=== QUOTED PASSAGE ===
-- -- --

Aquinas employs four Certified Athletic Trainers (ATC), two of whom are full-time faculty members and two intercollegiate Athletic Trainers who teach in the ATEP part-time. Students interested in becoming Certified Athletic Trainers must graduate from an accredited athletic training curriculum, such as Aquinas', and are required to pass a national certification exam sponsored by the Board of Certification (BOC).

Phil Hatlem, assistant professor and chairman of the Health, Physical Education, Recreation Department, says the accreditation "greatly enhances career opportunities for students in the program." Alissa Jackson, a senior from Colon High School in southern Michigan who wants to become a certified athletic trainer and a physical therapist, is both excited and relieved by the news.

"It helps to affirm the quality of the athletic training curriculum here (at Aquinas)," she said. "This means I can take the certification exam immediately after graduation and begin pursuing my career."
Among the required courses are: anatomy, human physiology, exercise physiology,
kinesiology, nutrition, psychology, pharmacology, pathology, athletic training and health care administration, prevention of injuries and illness, assessment and evaluation of injury/illness, emergency care, therapeutic modalities and therapeutic exercise.

-- -- --

=== EXERCISE DATA ===
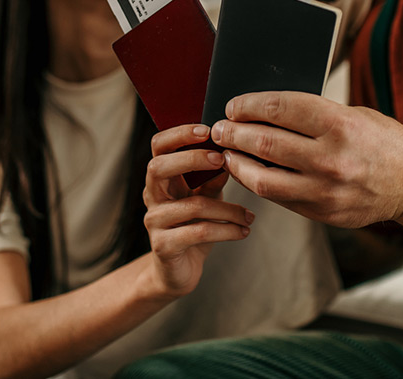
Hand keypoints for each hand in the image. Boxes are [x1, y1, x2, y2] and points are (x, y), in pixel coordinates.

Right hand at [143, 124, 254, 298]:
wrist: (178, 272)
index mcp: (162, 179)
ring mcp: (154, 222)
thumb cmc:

-- -- --

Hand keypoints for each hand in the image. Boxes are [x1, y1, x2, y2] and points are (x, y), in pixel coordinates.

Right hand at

-- -- --

=== WHAT TO PRODUCE ===
Write a few sentences that carry on the passage about the accredited athletic training program at Aquinas, starting right after its list of required courses. The records play no part in this work.

=== ANSWER FOR THE TASK ===
Classroom learning is enhanced through clinical education experiences. Under the supervision of a Certified Athletic Trainer (ATC), students further develop their knowledge and skills in a wide range of settings, including scholastic sports, intercollegiate sports, health centers, hospitals, sports medicine clinics and professional sports

All students complete an internship experience off-campus which has included AQ students working with the Rampage, Grand Rapids Community College and Forest Hills Northern High School. However, the majority of the students' clinical experience comes from working with the Aquinas athletes.

Typical ATC duties include: practice or competition preparation including taping, bandaging and bracing, evaluation of injuries, rehabilitation of injuries, development of conditioning program, treatment of injuries. By graduation, the athletic training student is expected to be able to perform all listed duties.
ATCs work at secondary schools, colleges and universities either on the service side assigned to the athletic department or the academic side as faculty members or a combination teacher/trainer, professional sports, sports medicine clinics, corporate health programs, health clubs and industrial health care programs.